TEXTO APRESENTADO.
++++

Sob controle


O objetivo do imperium é o controle (na medida do possível). Controle da variação incontrolável dos ventos da fortuna, ora favoráveis, ora desfavoráveis. O desejo de segurança e comodidades, de felicidade do corpo mole portanto, é honesto. A honestidade desse desejo indica sua viabilidade-componibilidade no conjunto dos outros desejos e dos desejos dos outros. O controle é honesto, nesse sentido.

Viver sob controle é a vida consciente, que é uma vida social, na linguagem. A linguagem trata do geral (mesmo no nome próprio). Ter tudo sob controle, isso é uma técnica. Na fotografia, por exemplo. A fotografia como espelho do real. A consciência fotográfica mostra o real como ele é. O real-como-ele-é da consciência, no entanto, é o real profundamente elaborado, transformado, mediado pela sua apreensão linguística, em vista da reação pragmática, do controle, do desejo de felicidade ou de não-infelicidade. Sob controle, aprendemos mais a evitar a infelicidade do que nos arriscar na felicidade.

Ter tudo sob controle na fotografia é dominar a técnica, pela repetição, quando a vida não se repete nunca.


Fotografia: conhecer e conhecer totalmente


Um é conhecer; outro, conhecer totalmente.

Conhecer totalmente responde a duas condições: conhecer a essência toda da coisa conhecida, e conhecer a coisa sem nada de nós misturado nela.

++++

DADOS FORNECIDOS.
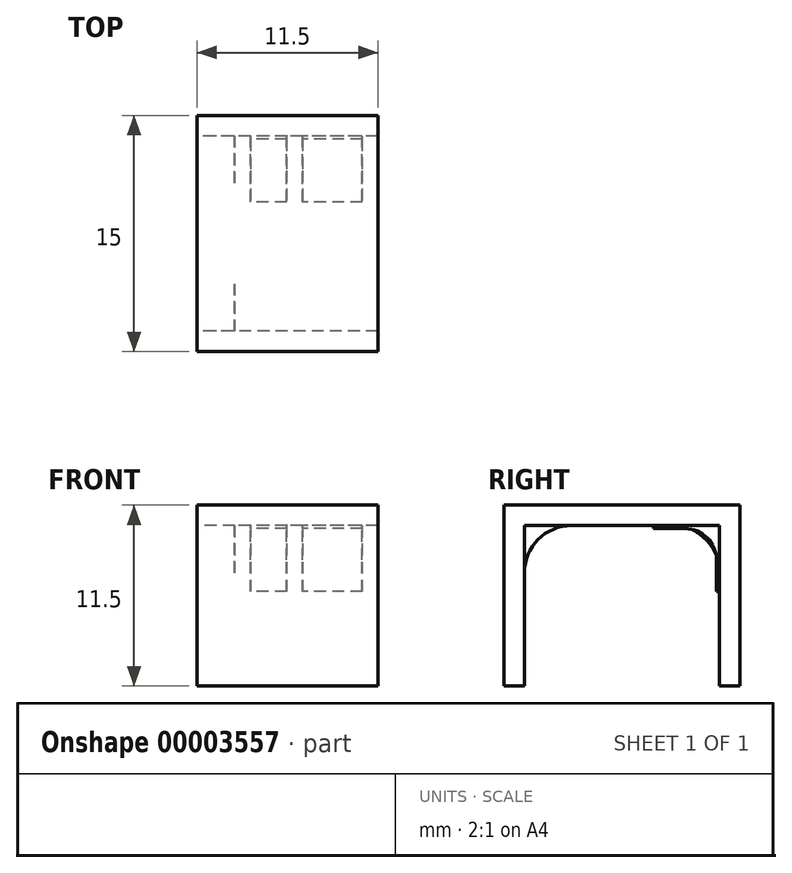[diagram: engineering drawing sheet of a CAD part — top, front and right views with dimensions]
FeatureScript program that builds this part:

++++

TAREFAS.
[a] Responda às perguntas abaixo com base no texto sobre controle e fotografia.
(i) Qual é o objetivo do imperium?
(ii) De que trata a linguagem?
(iii) A quais duas condições responde o conhecer totalmente?
[b] Prossiga o texto sobre controle e fotografia a partir da última frase apresentada.

RESPOSTAS POR TAREFA.
[a]
(i) O objetivo do imperium é o controle, na medida do possível.
(ii) A linguagem trata do geral, mesmo no nome próprio.
(iii) Conhecer totalmente responde a duas condições: conhecer a essência toda da coisa conhecida e conhecer a coisa sem nada de nós misturado nela.

[b]
Não há conhecimento total de coisa nenhuma, concordo. Mas isso não que dizer que não conheçamos as coisas que imaginamos/fotografamos.

O conhecimento de qualquer coisa é inesgotável. São inesgotáveis o conhecimento da coisa mesma e o dos aspectos da coisa, das nossas relações com ela.





O real é fotografável


Propriedade do filósofo, mas não do profeta:

– “Quem ouve o filósofo torna-se filósofo. Quem ouve o profeta, por sua vez, não se torna profeta” (Spinoza).

O real tem a seguinte propriedade (tal como o filósofo, o real comunica, “dá do seu espírito”):

– Tudo que vem do toque/resvalo, da estima, do pensamento, da percepção, da escuta, da fotografia do real se soma ao real e o modifica. Logo, toda foto é e modifica o real.


Camponeses e bandidos II


O camponês: é o regime da consciência: um mecanismo de memória e antecipação constantes em relação ao presente: o passado vivido projetado no vivido por segurança e proteção. Ele nos faz rir (a nós, camponeses ou bandidos).

O samurai: a ação é ligada à compleição inteira, complexa e singular do agente. Por isso, ela é séria (diria Bergson). Não é ação da consciência (não é refletida), nem da inconsciência (nada ignora, nem a sua própria tragédia).

E o bandido? Ele gesticula automaticamente, inconsciente do todo que é. Dá espadadas para quaisquer dos lados. Seus gestos, ora querem proteger desesperadamente uma parte do seu corpo, essa ou aquela, ora atacar na esperança de uma vitória. Estimam-se mestres e bravos, atuam como covardes e escravos. Sua mão porta à frente um sabre, seu corpo aponta para a retaguarda. Essa inadequação (Bergson) é o que os torna cômicos. Neles também, rimos de nós mesmos.

Restaram os governados e os governantes. 




Diário de Berlim _ inflexio


Nossa dificuldade com o cinema é artística (técnica): é fazê-lo, não pensá-lo. Isso não ocorre com a fotografia.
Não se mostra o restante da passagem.